__Фрагмент текста__
......

Резким контрастом либерализму выступало новое пиетическое движение, вылившееся в мистику и теософию. Это были две стороны восточно-прусского характера, с которыми мы уже познакомились у Канта и Хаманна. Начало этому движению положил мечтатель Иоганн Генрих Шёнгерр, получивший плохое образование и пробивавшийся в жизни без профессии. Он носил волосы подобно Христу и в качестве пророка нового откровения собирал вокруг себя молодёжь, за тайными собраниями которой наблюдала полиция, но которые не были запрещены. К его приверженцам относился Иоганн Вильгельм Эбель, учитель Фридриксколлегии и пастор альтштадтской церкви. Внутри своей общины он организовал кружок «пробуждённых», который не желал считаться сектой, однако носил её признаки, — достаточно оснований для того, чтобы посеять беспокойство в консистории. Он и его единомышленник, хабербергский пастор Георг Генрих Дистель, видели в теософии Шёнгерра возможность связать воедино религию и разум. Эбель и не помышлял о том, чтобы объявить себя новоявленным Христом, но он не мог предотвратить того, что страстно преданные ему женщины, особенно из дворянства, видели и почитали его именно таковым. Обоих друзей вскоре обвинили в лжеучении, сектантстве и нарушении нравов. Далёкий от всякого фанатизма оберпрезидент фон Шён, консистория, а также группа кёнигсбергских пасторов и профессоров потребовали провести против этих мукеров расследование. «Мукерами», что наряду с «лицемерами» означает ещё и «зайцы во время гона», эбелианцев прозвал Шён. Поэтому данный процесс в народе прозвали ещё и «процессом над мукерами». Суд снял с обоих пасторов многие обвинения, в том числе и подозрения в сексуальных извращениях. И всё же он настоял на том, чтобы их сняли со своих постов.

......

__Сохранённые записи данных__

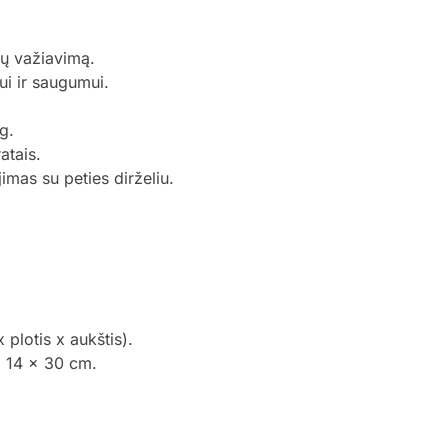
dų važiavimą.
ui ir saugumui.
g.
atais.
imas su peties dirželiu.
plotis x aukštis).
 14 x 30 cm.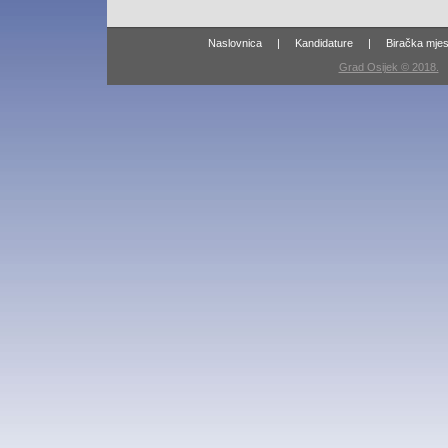
Naslovnica
|
Kandidature
|
Biračka mjes
Grad Osijek © 2018.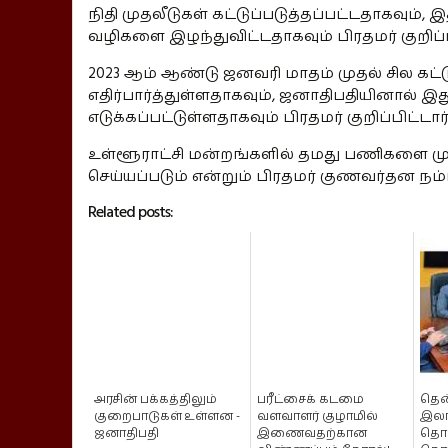
நிதி முதலீடுகள் கட்டுப்படுத்தப்பட்டதாகவும
வழிகளை இழந்துவிட்டதாகவும் பிரதமர் குறிப்பி
2023 ஆம் ஆண்டு ஜனவரி மாதம் முதல் சில கட்
எதிர்பார்த்துள்ளதாகவும், ஜனாதிபதியினால் 
எடுக்கப்பட்டுள்ளதாகவும் பிரதமர் குறிப்பிட்டார்
உள்ளூராட்சி மன்றங்களில் தமது பணிகளை முன
செய்யப்படும் என்றும் பிரதமர் குணவர்தன நம்
Related posts:
அரசின் பக்கத்திலும்
பரீட்சைக் கடமை
தென
குறைபாடுகள் உள்ளன -
வளவாளர் குழாமில்
இலங
ஜனாதிபதி
இணைவதற்கான
தொழ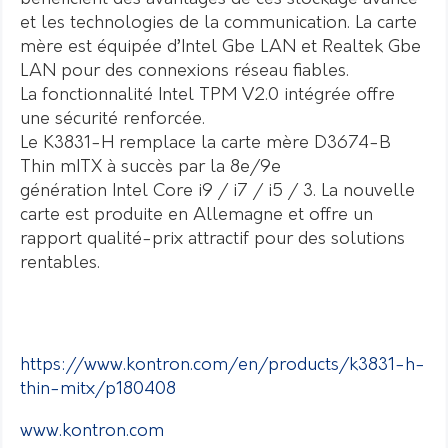
et les technologies de la communication. La carte
mère est équipée d’Intel Gbe LAN et Realtek Gbe
LAN pour des connexions réseau fiables.
La fonctionnalité Intel TPM V2.0 intégrée offre
une sécurité renforcée.
Le K3831-H remplace la carte mère D3674-B
Thin mITX à succès par la 8e/9e
génération Intel Core i9 / i7 / i5 / 3. La nouvelle
carte est produite en Allemagne et offre un
rapport qualité-prix attractif pour des solutions
rentables.
https://www.kontron.com/en/products/k3831-h-
thin-mitx/p180408
www.kontron.com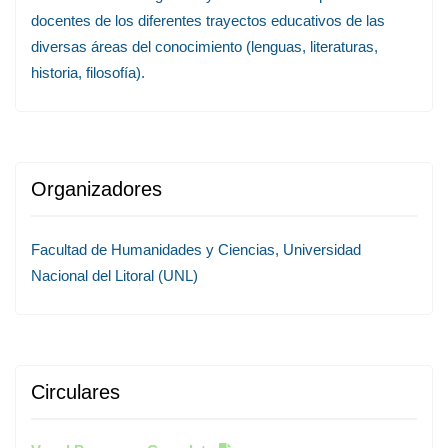
docentes de los diferentes trayectos educativos de las
diversas áreas del conocimiento (lenguas, literaturas,
historia, filosofía).
Organizadores
Facultad de Humanidades y Ciencias, Universidad
Nacional del Litoral (UNL)
Circulares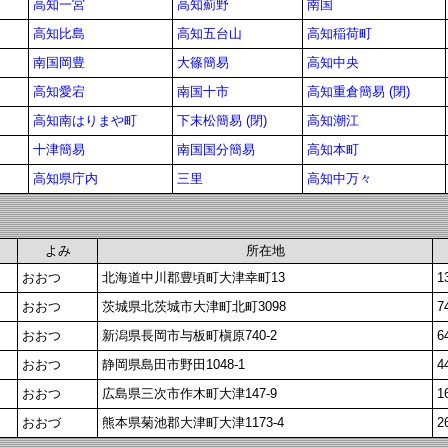
高知一宮
高知薊野
南国
高知比島
高知五台山
高知稲荷町
南国岡豊
大篠簡易
高知中央
高知愛宕
南国十市
高知重倉簡易 (閉)
高知南はりまや町
下末松簡易 (閉)
高知潮江
十津簡易
南国国分簡易
高知本町
高知県庁内
三里
高知中万々
よみ
所在地
おおつ
北海道中川郡豊頃町大津幸町13
1
おおつ
茨城県北茨城市大津町北町3098
7
おおつ
新潟県長岡市与板町槇原740-2
6
おおつ
静岡県島田市野田1048-1
4
おおつ
広島県三次市作木町大津147-9
1
おおづ
熊本県菊池郡大津町大津1173-4
2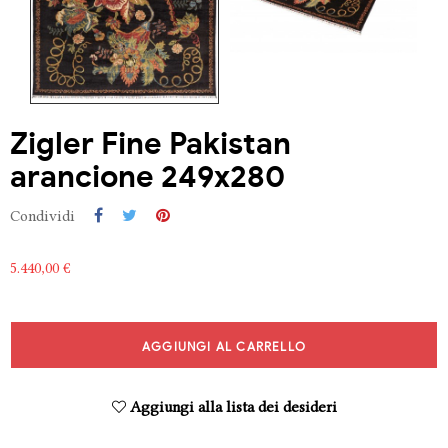
Zigler Fine Pakistan
arancione 249x280
Condividi
5.440,00 €
AGGIUNGI AL CARRELLO
Aggiungi alla lista dei desideri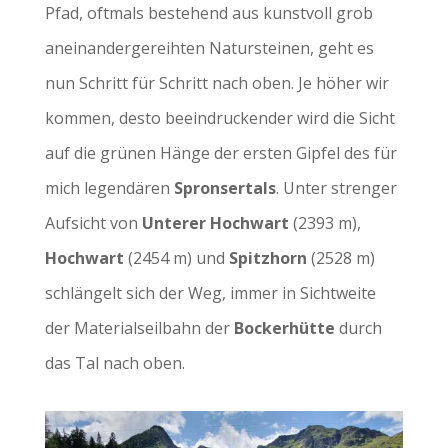
Pfad, oftmals bestehend aus kunstvoll grob
aneinandergereihten Natursteinen, geht es
nun Schritt für Schritt nach oben. Je höher wir
kommen, desto beeindruckender wird die Sicht
auf die grünen Hänge der ersten Gipfel des für
mich legendären
Spronsertals
. Unter strenger
Aufsicht von
Unterer Hochwart
(2393 m),
Hochwart
(2454 m) und
Spitzhorn
(2528 m)
schlängelt sich der Weg, immer in Sichtweite
der Materialseilbahn der
Bockerhütte
durch
das Tal nach oben.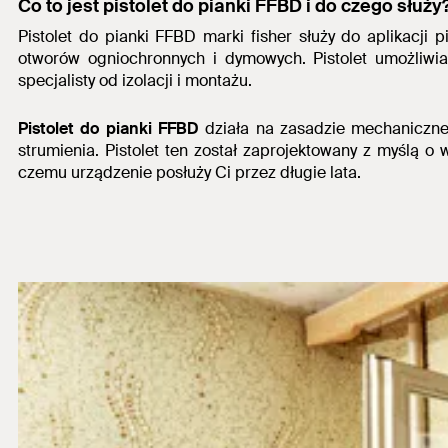
Co to jest pistolet do pianki FFBD i do czego służy
Pistolet do pianki FFBD marki fisher służy do aplikacji
otworów ogniochronnych i dymowych.
Pistolet umożliw
specjalisty od izolacji i montażu.
Pistolet do pianki FFBD
działa na zasadzie mechaniczne
strumienia. Pistolet ten został zaprojektowany z myślą o
czemu urządzenie posłuży Ci przez długie lata.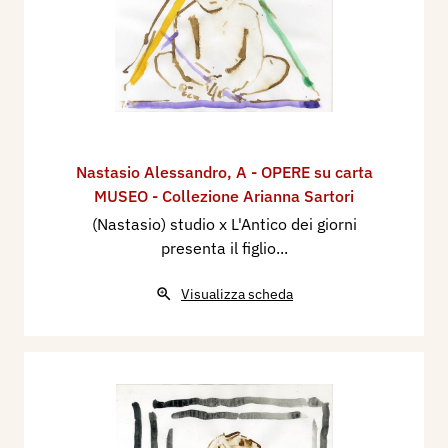
Nastasio Alessandro
,
A - OPERE su carta
MUSEO - Collezione Arianna Sartori
(Nastasio) studio x L'Antico dei giorni
presenta il figlio...
Visualizza scheda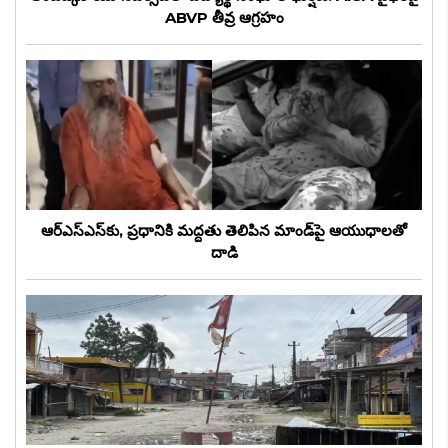
ABVP తీవ్ర ఆగ్రహం
ఆర్‌ఎస్‌ఎస్‌కు, ప్రధానికి మద్దతు తెలిపిన మాండ్‌పై ఆయుధాలతో
దాడి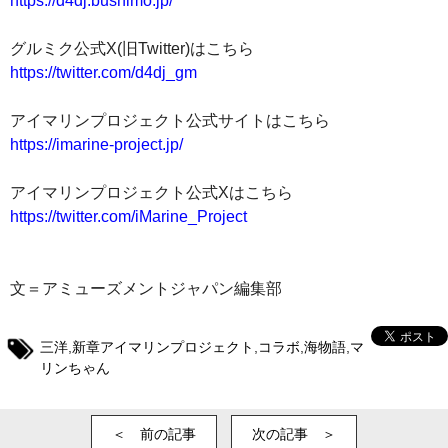
https://d4dj.bushimo.jp/
グルミク公式X(旧Twitter)はこちら
https://twitter.com/d4dj_gm
アイマリンプロジェクト公式サイトはこちら
https://imarine-project.jp/
アイマリンプロジェクト公式Xはこちら
https://twitter.com/iMarine_Project
文＝アミューズメントジャパン編集部
三洋
,
新章アイマリンプロジェクト
,
コラボ
,
海物語
,
マ
リンちゃん
＜ 前の記事
次の記事 ＞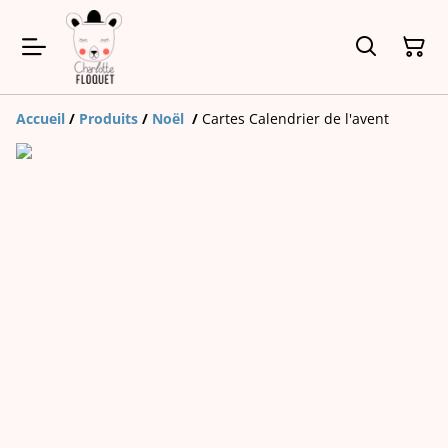
Accueil
/
Produits
/
Noël
/
Cartes Calendrier de l'avent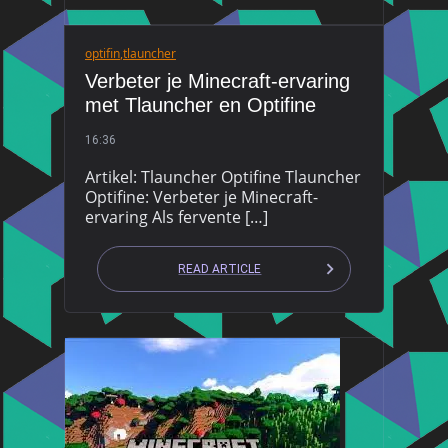
optifin
,
tlauncher
Verbeter je Minecraft-ervaring
met Tlauncher en Optifine
16:36
Artikel: Tlauncher Optifine Tlauncher
Optifine: Verbeter je Minecraft-
ervaring Als fervente […]
READ ARTICLE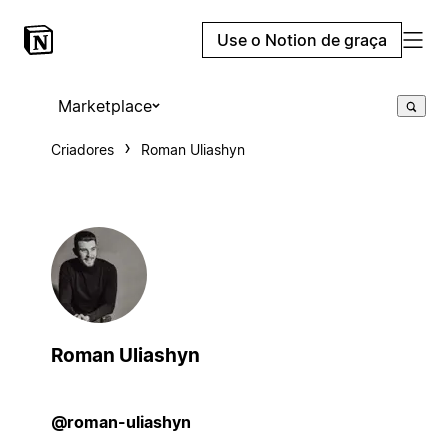
Use o Notion de graça
Marketplace
Criadores
Roman Uliashyn
Roman Uliashyn
@roman-uliashyn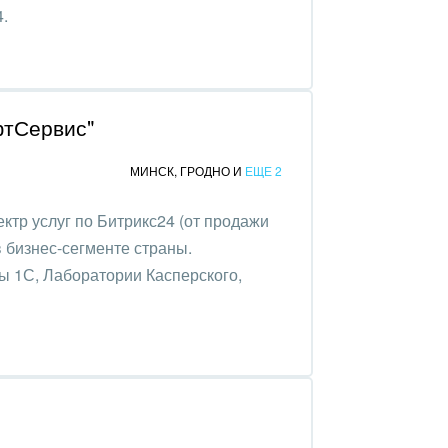
.
фтСервис"
МИНСК
,
ГРОДНО
И
ЕЩЕ 2
ктр услуг по Битрикс24 (от продажи
в бизнес-сегменте страны.
 1С, Лаборатории Касперского,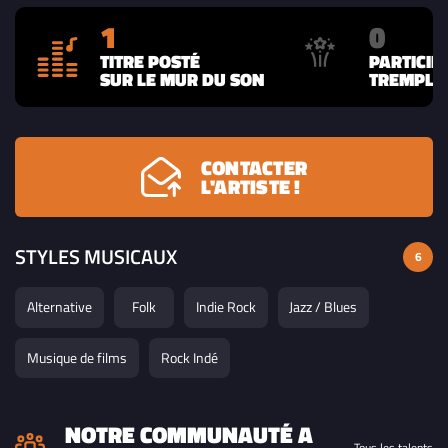
1
0
TITRE POSTÉ
PARTICIP
SUR LE MUR DU SON
TREMPLIN
CONTACTER
L'ARTISTE !
STYLES MUSICAUX
6
Alternative
Folk
Indie Rock
Jazz / Blues
Musique de films
Rock Indé
NOTRE COMMUNAUTÉ A
Tous les talents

......

__Цель задания__
Воспроизведите полностью, без единого изменения, текст о пиетическом движении и «процессе над мукерами». Записи для работы не понадобятся.

__Результат задания__
Резким контрастом либерализму выступало новое пиетическое движение, вылившееся в мистику и теософию. Это были две стороны восточно-прусского характера, с которыми мы уже познакомились у Канта и Хаманна. Начало этому движению положил мечтатель Иоганн Генрих Шёнгерр, получивший плохое образование и пробивавшийся в жизни без профессии. Он носил волосы подобно Христу и в качестве пророка нового откровения собирал вокруг себя молодёжь, за тайными собраниями которой наблюдала полиция, но которые не были запрещены. К его приверженцам относился Иоганн Вильгельм Эбель, учитель Фридриксколлегии и пастор альтштадтской церкви. Внутри своей общины он организовал кружок «пробуждённых», который не желал считаться сектой, однако носил её признаки, — достаточно оснований для того, чтобы посеять беспокойство в консистории. Он и его единомышленник, хабербергский пастор Георг Генрих Дистель, видели в теософии Шёнгерра возможность связать воедино религию и разум. Эбель и не помышлял о том, чтобы объявить себя новоявленным Христом, но он не мог предотвратить того, что страстно преданные ему женщины, особенно из дворянства, видели и почитали его именно таковым. Обоих друзей вскоре обвинили в лжеучении, сектантстве и нарушении нравов. Далёкий от всякого фанатизма оберпрезидент фон Шён, консистория, а также группа кёнигсбергских пасторов и профессоров потребовали провести против этих мукеров расследование. «Мукерами», что наряду с «лицемерами» означает ещё и «зайцы во время гона», эбелианцев прозвал Шён. Поэтому данный процесс в народе прозвали ещё и «процессом над мукерами». Суд снял с обоих пасторов многие обвинения, в том числе и подозрения в сексуальных извращениях. И всё же он настоял на том, чтобы их сняли со своих постов.